The R1b people adapted to their new environment along the shores of the Black and Caspian Seas, mixed with indigenous people there to form the Kurgan Culture. They also became proficient in seamanship (both riverine and open sea). About 6,000 years ago, as the Great Ice Age glaciers continued to melt, the Mediterranean Sea rose to the point of breaching the Dardanelles and flooding coastal settlements along the Black and Caspian Sea basin. Once again the R1b people were “refugees”. Some of these refugees took to their riverine craft and headed north and west to central and western Europe. Other R1b refugees headed south and went to the shores of the eastern Mediterranean. The forbearers of the R1b-L21 Ó Ciarṁacáin took the Mediterranean seaborne route and generations later they came to settle in the Tagus River estuary region of Portugal.
By the time the R1b-Ó Ciarṁacáin ancestors had settled on Iberian/Atlantic shores the Mediterranean Bronze Age was already underway. In Iberia they mixed with various tribal people to form the “Bell Beaker” culture. The British Isle Bronze Age began about 2500 B.C. when large deposits of copper and tin were discovered near coastal regions of Spain, Armorica, Cornwall, Wales, and south-west Ireland. The “Iberian” seafaring Ó Ciarṁacáin ancestors were, at this time, bearers of the P312 mutation. Given the logistics at this time it was commercially advantageous to change “homeports” from Iberia to the Armorica peninsula (Bretagne, France). It was here that the Ó Ciarṁacáin ancestors became the bearers of the L21 mutation circa 2500 B. C. From Armorica they had open sea access from Iberia to the British Isles and river access to continental Europe. Using their seamanship skills, geographic positioning and versatile, fast moving curraghs they prospered and would became numerous along the shores of these trade routes.
It is estimated that 75% of the Irish people directly descend from the father of the first L21 SNP bearer. It can be reasonably assumed that this progenitor must have been a very rich and powerful man. It seems that at the beginning of the Irish Bronze Age (2500 B.C.) that this rich and powerful man (probably a merchant sea lord) “homeported” the bulk of his shipping operation in southwest Ireland near the copper mines at Ross Island (Kerry) and Mount Gabriel (Cork). In time his progeny settled at or near these copper mines and eventually moved into the Munster hinterland to become “cattle lords” with numerous “clients.” Over 2,000 years ago these L21 Ó Ciarṁacáin forbearers became CTS 4466 SNP bearers. The CTS 4466 SNP bearers presently make up the subclade known as South Irish Type 2.

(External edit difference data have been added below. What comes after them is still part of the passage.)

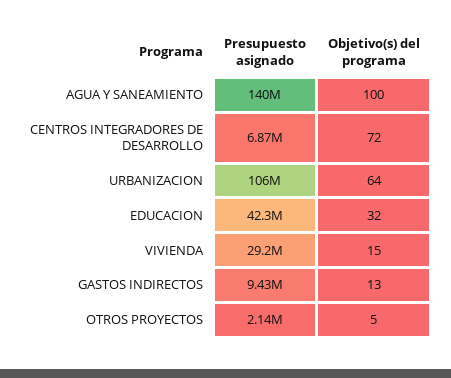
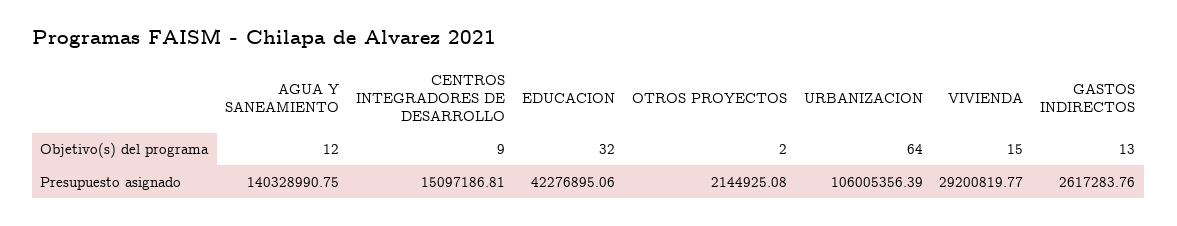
  {
    "Presupuesto asignado": {
      "AGUA Y SANEAMIENTO": 140328990.75,
-     "CENTROS INTEGRADORES DE DESARROLLO": 6870000,
+     "CENTROS INTEGRADORES DE DESARROLLO": 15097186.81,
      "URBANIZACION": 106005356.39,
      "EDUCACION": 42276895.06,
      "VIVIENDA": 29200819.77,
-     "GASTOS INDIRECTOS": 9430000,
+     "GASTOS INDIRECTOS": 2617283.76,
      "OTROS PROYECTOS": 2144925.08
    },
    "Objetivo(s) del programa": {
-     "AGUA Y SANEAMIENTO": 100,
+     "AGUA Y SANEAMIENTO": 12,
-     "CENTROS INTEGRADORES DE DESARROLLO": 72,
+     "CENTROS INTEGRADORES DE DESARROLLO": 9,
      "URBANIZACION": 64,
      "EDUCACION": 32,
      "VIVIENDA": 15,
      "GASTOS INDIRECTOS": 13,
-     "OTROS PROYECTOS": 5
+     "OTROS PROYECTOS": 2
    }
  }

Bearers of Irish type 2 SNP (CTS 4466) were quick to take advantage of Britain’s weakened position after Rome abandoned its colony there. CTS 4466 Irish sea raiders, pirates and colonists looted and plundered western Britain (Wales and Cornwall). Several generations later these sea raiders were expelled and returned back to Ireland (5th century) where they would establish Munster’s Eoghanacht dynasty. The CTS 4466 people that remained behind in western Britain (Wales and Cornwall) had offspring there whose progeny still can be found in those counties.